The Platform is so common now people buy Roku by accident
Not that people don’t consider what operating system is on their new TV when they buy it, but most of the people who sell TV’s don’t give you a run down as to how everything works before you buy it. They have TV’s on a wall showing the same thing on every screen despite the manufacturer. And there is almost no opportunity to try out how a TV works at the store. So instead people look at picture and price and decide. When they get home they start to figure out which button does what. And so while there are definitely people who know Roku already, it has more then 30 million active accounts, it does not mean that people knew it from the start. They knew they had always bought RCA TV’s. They knew Westinghouse has been in the business since TV existed. So they go with a brand and in turn discover Roku.

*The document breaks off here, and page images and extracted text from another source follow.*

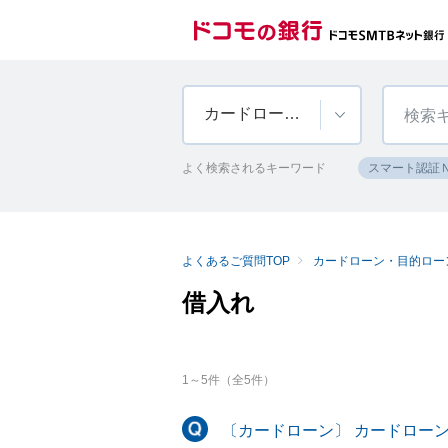
カードローン・目的ローン等
よく検索されるキーワード
スマート認証
よくあるご質問TOP
カードローン・目的ロー
借入れ
1
～
5
件（全
5
件）
〔カードローン〕 カードロー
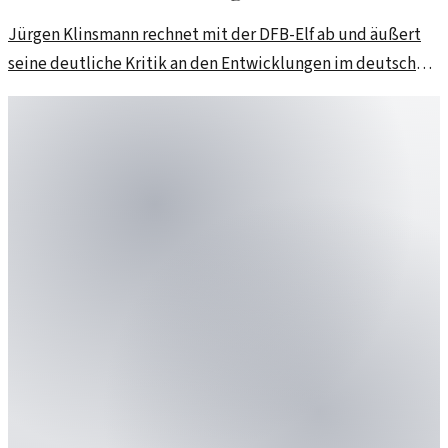
Jürgen Klinsmann rechnet mit der DFB-Elf ab und äußert
seine deutliche Kritik an den Entwicklungen im deutschen
Fußball. Wie sieht er die Zukunft der Mannschaft?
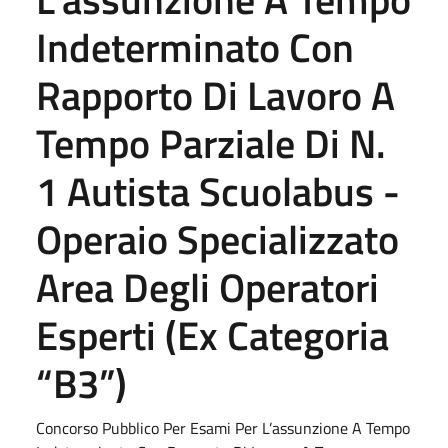
Indeterminato Con
Rapporto Di Lavoro A
Tempo Parziale Di N.
1 Autista Scuolabus -
Operaio Specializzato
Area Degli Operatori
Esperti (Ex Categoria
“B3”)
Concorso Pubblico Per Esami Per L’assunzione A Tempo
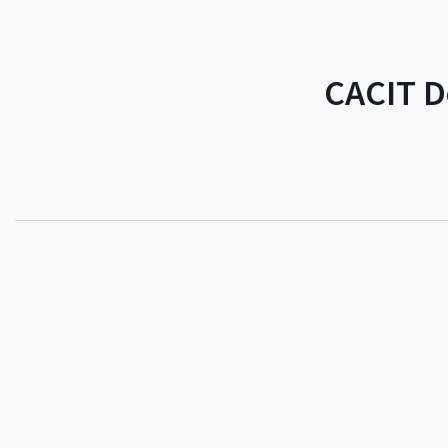
CACIT D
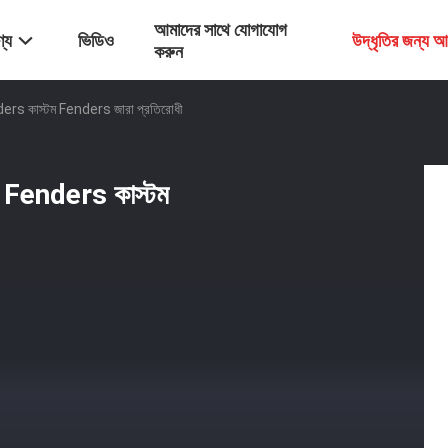
আমাদের সাথে যোগাযোগ
্য
ভিডিও
উদ্ধৃতির জন্য 
করুন
ders কাস্টম Fenders জারা প্রতিরোধী
ক Fenders কাস্টম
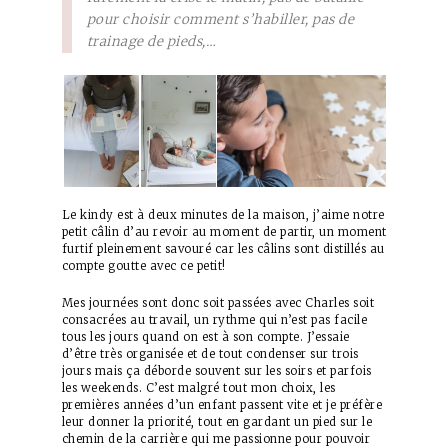
pour choisir comment s’habiller, pas de
trainage de pieds,…
Le kindy est à deux minutes de la maison, j’aime notre
petit câlin d’au revoir au moment de partir, un moment
furtif pleinement savouré car les câlins sont distillés au
compte goutte avec ce petit!
Mes journées sont donc soit passées avec Charles soit
consacrées au travail, un rythme qui n’est pas facile
tous les jours quand on est à son compte. J’essaie
d’être très organisée et de tout condenser sur trois
jours mais ça déborde souvent sur les soirs et parfois
les weekends. C’est malgré tout mon choix, les
premières années d’un enfant passent vite et je préfère
leur donner la priorité, tout en gardant un pied sur le
chemin de la carrière qui me passionne pour pouvoir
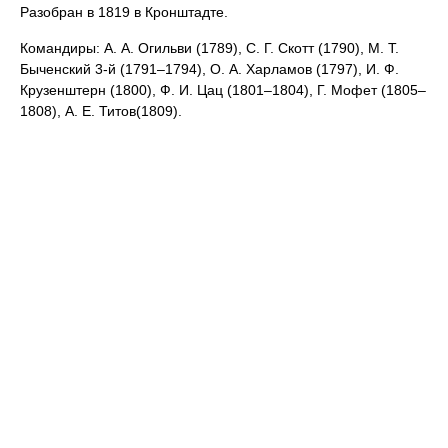
Разобран в 1819 в Кронштадте.
Командиры: А. А. Огильви (1789), С. Г. Скотт (1790), М. Т.
Быченский 3-й (1791–1794), О. А. Харламов (1797), И. Ф.
Крузенштерн (1800), Ф. И. Цац (1801–1804), Г. Мофет (1805–
1808), А. Е. Титов(1809).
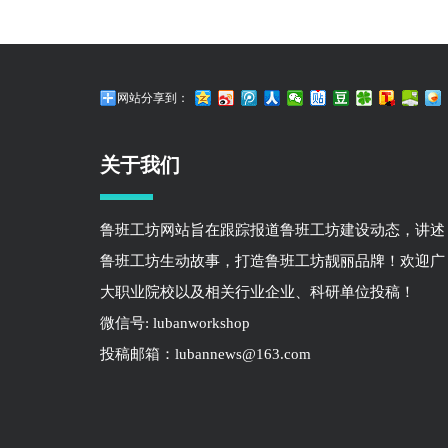
网站分享到：
关于我们
鲁班工坊网站旨在跟踪报道鲁班工坊建设动态，讲述
鲁班工坊生动故事，打造鲁班工坊靓丽品牌！欢迎广
大职业院校以及相关行业企业、科研单位投稿！
微信号: lubanworkshop
投稿邮箱：lubannews@163.com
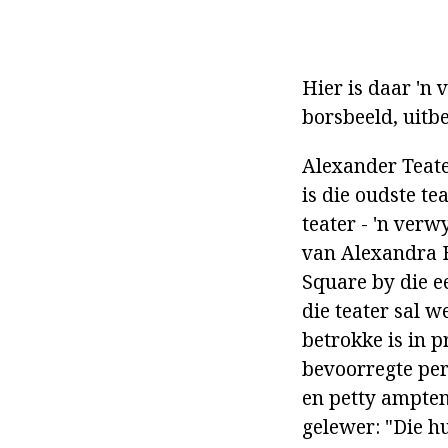
Hier is daar 'n
borsbeeld, uitb
Alexander Teate
is die oudste t
teater - 'n verw
van Alexandra 
Square by die e
die teater sal w
betrokke is in p
bevoorregte per
en petty amptena
gelewer: "Die hu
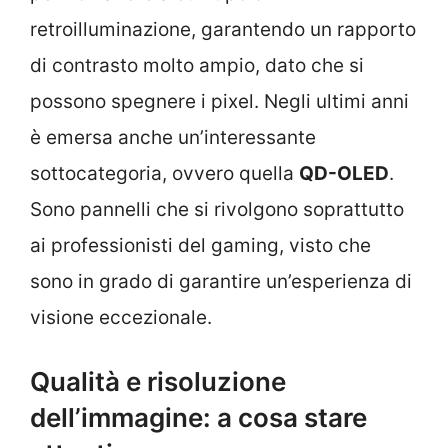
retroilluminazione, garantendo un rapporto
di contrasto molto ampio, dato che si
possono spegnere i pixel. Negli ultimi anni
è emersa anche un’interessante
sottocategoria, ovvero quella
QD-OLED
.
Sono pannelli che si rivolgono soprattutto
ai professionisti del gaming, visto che
sono in grado di garantire un’esperienza di
visione eccezionale.
Qualità e risoluzione
dell’immagine: a cosa stare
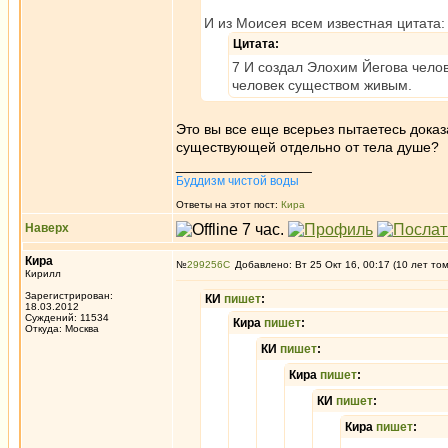
И из Моисея всем известная цитата:
Цитата:
7 И создал Элохим Йегова челов
человек существом живым.
Это вы все еще всерьез пытаетесь доказ
существующей отдельно от тела душе?
_________________
Буддизм чистой воды
Ответы на этот пост:
Кира
Наверх
Кира
№
299256
Добавлено: Вт 25 Окт 16, 00:17 (10 лет то
Кирилл
Зарегистрирован:
КИ
пишет
:
18.03.2012
Суждений: 11534
Кира
пишет
:
Откуда: Москва
КИ
пишет
:
Кира
пишет
:
КИ
пишет
:
Кира
пишет
:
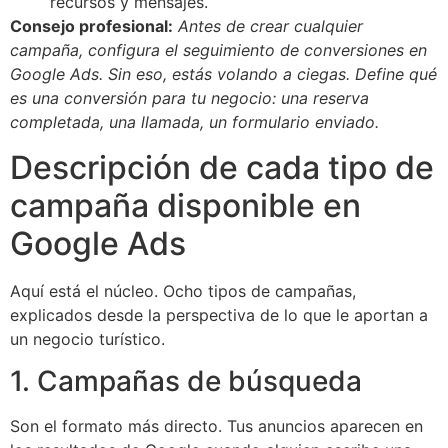
recursos y mensajes.
Consejo profesional:
Antes de crear cualquier
campaña, configura el seguimiento de conversiones en
Google Ads. Sin eso, estás volando a ciegas. Define qué
es una conversión para tu negocio: una reserva
completada, una llamada, un formulario enviado.
Descripción de cada tipo de
campaña disponible en
Google Ads
Aquí está el núcleo. Ocho tipos de campañas,
explicados desde la perspectiva de lo que le aportan a
un negocio turístico.
1. Campañas de búsqueda
Son el formato más directo. Tus anuncios aparecen en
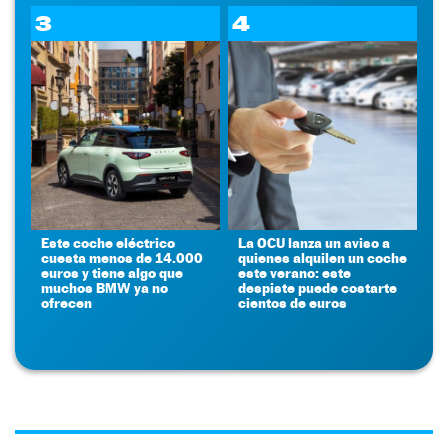
3
4
Este coche eléctrico
La OCU lanza un aviso a
cuesta menos de 14.000
quienes alquilen un coche
euros y tiene algo que
este verano: este
muchos BMW ya no
despiste puede costarte
ofrecen
cientos de euros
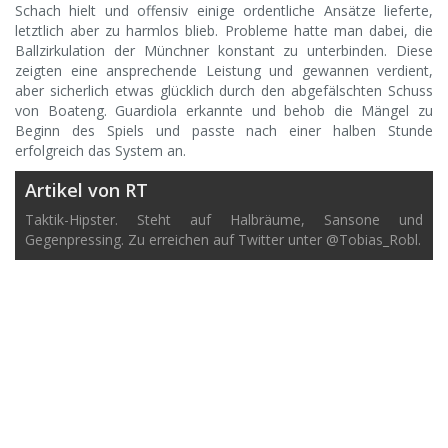
Schach hielt und offensiv einige ordentliche Ansätze lieferte,
letztlich aber zu harmlos blieb. Probleme hatte man dabei, die
Ballzirkulation der Münchner konstant zu unterbinden. Diese
zeigten eine ansprechende Leistung und gewannen verdient,
aber sicherlich etwas glücklich durch den abgefälschten Schuss
von Boateng. Guardiola erkannte und behob die Mängel zu
Beginn des Spiels und passte nach einer halben Stunde
erfolgreich das System an.
Artikel von RT
Taktik-Hipster. Steht auf Halbräume, Sansone und
Gegenpressing. Zu erreichen auf Twitter unter @Tobias_Robl.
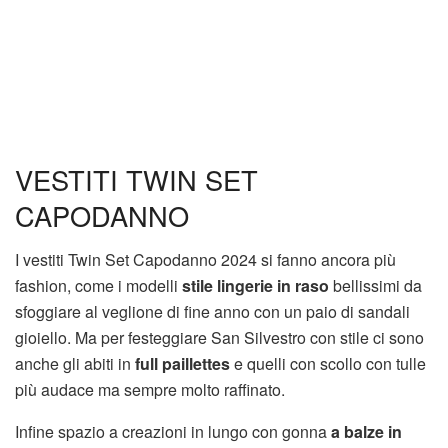
VESTITI TWIN SET
CAPODANNO
I vestiti Twin Set Capodanno 2024 si fanno ancora più
fashion, come i modelli
stile lingerie in raso
bellissimi da
sfoggiare al veglione di fine anno con un paio di sandali
gioiello. Ma per festeggiare San Silvestro con stile ci sono
anche gli abiti in
full paillettes
e quelli con scollo con tulle
più audace ma sempre molto raffinato.
Infine spazio a creazioni in lungo con gonna
a balze in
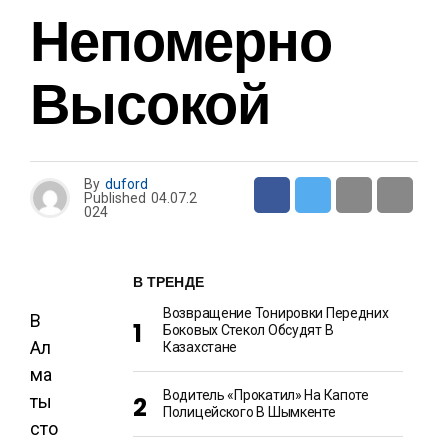
Непомерно
Высокой
By
duford
Published
04.07.2
024
В ТРЕНДЕ
Возвращение Тонировки Передних
В
Боковых Стекол Обсудят В
Ал
Казахстане
ма
Водитель «прокатил» На Капоте
ты
Полицейского В Шымкенте
сто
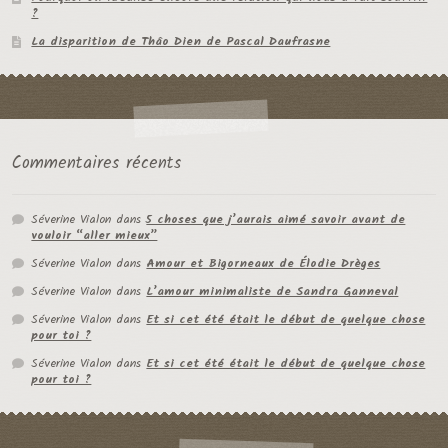
?
La disparition de Thâo Dien de Pascal Daufrasne
Commentaires récents
Séverine Vialon
dans
5 choses que j’aurais aimé savoir avant de
vouloir “aller mieux”
Séverine Vialon
dans
Amour et Bigorneaux de Élodie Drèges
Séverine Vialon
dans
L’amour minimaliste de Sandra Ganneval
Séverine Vialon
dans
Et si cet été était le début de quelque chose
pour toi ?
Séverine Vialon
dans
Et si cet été était le début de quelque chose
pour toi ?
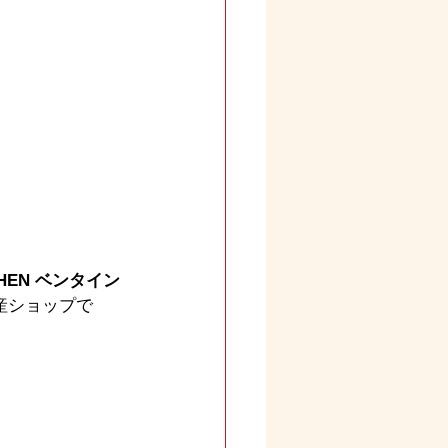
HEN ベンタイン
産ショップで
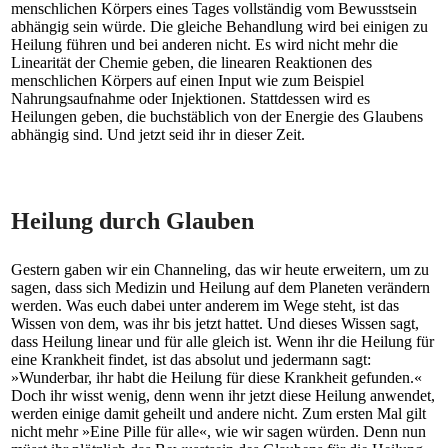
menschlichen Körpers eines Tages vollständig vom Bewusstsein
abhängig sein würde. Die gleiche Behandlung wird bei einigen zu
Heilung führen und bei anderen nicht. Es wird nicht mehr die
Linearität der Chemie geben, die linearen Reaktionen des
menschlichen Körpers auf einen Input wie zum Beispiel
Nahrungsaufnahme oder Injektionen. Stattdessen wird es
Heilungen geben, die buchstäblich von der Energie des Glaubens
abhängig sind. Und jetzt seid ihr in dieser Zeit.
Heilung durch Glauben
Gestern gaben wir ein Channeling, das wir heute erweitern, um zu
sagen, dass sich Medizin und Heilung auf dem Planeten verändern
werden. Was euch dabei unter anderem im Wege steht, ist das
Wissen von dem, was ihr bis jetzt hattet. Und dieses Wissen sagt,
dass Heilung linear und für alle gleich ist. Wenn ihr die Heilung für
eine Krankheit findet, ist das absolut und jedermann sagt:
»Wunderbar, ihr habt die Heilung für diese Krankheit gefunden.«
Doch ihr wisst wenig, denn wenn ihr jetzt diese Heilung anwendet,
werden einige damit geheilt und andere nicht. Zum ersten Mal gilt
nicht mehr »Eine Pille für alle«, wie wir sagen würden. Denn nun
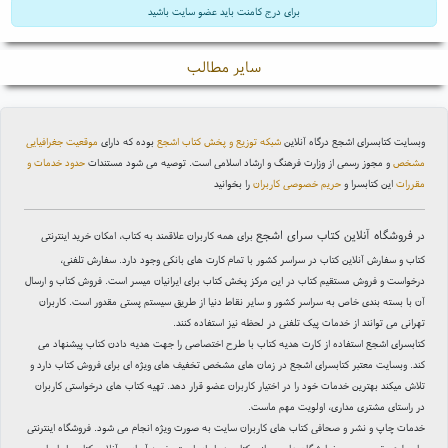
برای درج کامنت باید عضو سایت باشید
سایر مطالب
وبسایت کتابسرای اشجع درگاه آنلاین
شبکه توزیع و پخش کتاب اشجع
بوده که دارای
موقعیت جغرافیایی
مشخص
و مجوز رسمی از وزارت فرهنگ و ارشاد اسلامی است. توصیه می شود مستندات
حدود خدمات و
مقررات
این کتابسرا و
حریم خصوصی کاربران
را بخوانید
فروشگاه آنلاین کتاب سرای اشجع
در
برای همه کاربران علاقمند به کتاب، امکان خرید اینترنتی
کتاب و سفارش آنلاین کتاب در سراسر کشور با تمام کارت های بانکی وجود دارد. سفارش تلفنی،
درخواست و فروش مستقیم کتاب در این مرکز پخش کتاب برای ایرانیان میسر است. فروش کتاب و ارسال
آن با بسته بندی خاص به سراسر کشور و سایر نقاط دنیا از طریق سیستم پستی مقدور است. کاربران
تهرانی می توانند از خدمات پیک تلفنی در لحظه نیز استفاده کنند.
کتابسرای اشجع استفاده از کارت هدیه کتاب با طرح اختصاصی را جهت هدیه دادن کتاب پیشنهاد می
کند. وبسایت معتبر کتابسرای اشجع در زمان های مشخص تخفیف های ویژه ای برای فروش کتاب دارد و
تلاش میکند بهترین خدمات خود را در اختیار کاربران عضو قرار دهد. تهیه کتاب های درخواستی کاربران
در راستای مشتری مداری، اولویت مهم ماست.
خدمات چاپ و نشر و صحافی کتاب های کاربران سایت به صورت ویژه انجام می شود. فروشگاه اینترنتی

Cord cutting has been steadily growing
A recent study shows that there are over 20 million people without cable these days and that it is rising every year. What do people do instead. They look for what is on TV via an antenna and they look for what they can stream. Even more, aside from running to a paid service (since they already got those all important passwords) they will look for what they can see without spending more money. Roku makes this very easy from things like its Roku channel or Featured free options, to the search we covered earlier. It also has a number of categories like most popular and Top Free to get people interested in discovering what is out there. So if the company already has an in to the living room as a TV’s OS, its only natural for it to become the content advisor as well. Its long established rep as a device and platform that does not force people to sign up for anything they don’t want makes it a natural choice for those looking for options.
You can get a Roku powered TV for $200.00 or less, You can get an entry level Roku device for less than $30.00. The TV’s can get far more expensive depending features and manufacturer but at price points almost everywhere along the spectrum it’s a very easy thing to buy into. And once people get used to it they are likely to just stick with it. Its really simple math. Apple TV $120.00, Roku $30.00. I don’t have much to throw around right now, plus I don’t have an iPhone or whatever. Roku does not win every time, but it makes it easy for new consumers to check it out.
There are probably a number of other things about Roku that are taking the company up the stock market. But we definitely think this list gets to the heart of why the company is making the splash it is so far.